The council has its main offices at Bernard Weatherill House on Mint Walk, immediately south of the Town Hall. The building was purpose-built for the council and opened in 2013 to replace the council's former offices at Taberner House on Park Lane, which was subsequently demolished.

==Elections==

Since the last boundary changes in 2018 the council has comprised 70 councillors representing 28 wards, with each ward electing one, two or three councillors. Elections are held every four years.
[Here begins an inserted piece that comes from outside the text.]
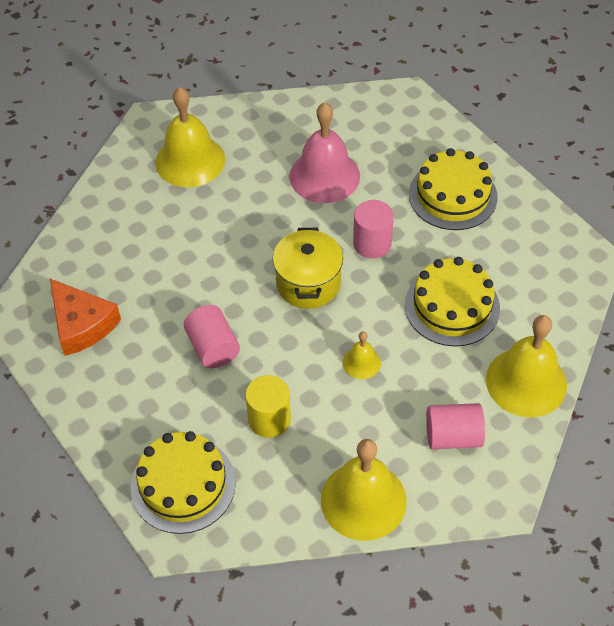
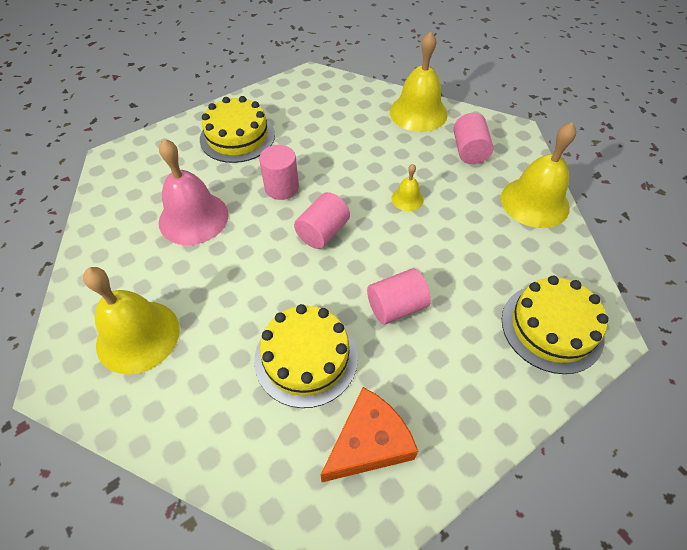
camera: 90 degrees left, 0 degrees up
(269, 419) = (471, 261): yellow cylinder -> none
(308, 283) = (322, 232): yellow pot -> pink cylinder
(452, 306) = (351, 144): yellow cake -> yellow cake (306, 357)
The addition of the directly elected mayor in 2022 means that there are now 71 seats on the council overall. The mayor is also elected every four years, at the same time as the council.

==Notable councillors==

Notable former councillors include former MPs Andrew Pelling, Vivian Bendall, David Congdon, Geraint Davies and Reg Prentice, London Assembly member Valerie Shawcross, Lord Bowness, John Donaldson, Baron Donaldson of Lymington (Master of the Rolls) and H.T. Muggeridge, MP and father of Malcolm Muggeridge. The first Mayor of the newly created county borough was Jabez Balfour, later a disgraced Member of Parliament. Former Conservative Director of Campaigning, Gavin Barwell, was a Croydon councillor between 1998 and 2010 and was the MP for Croydon Central from 2010 until 2017.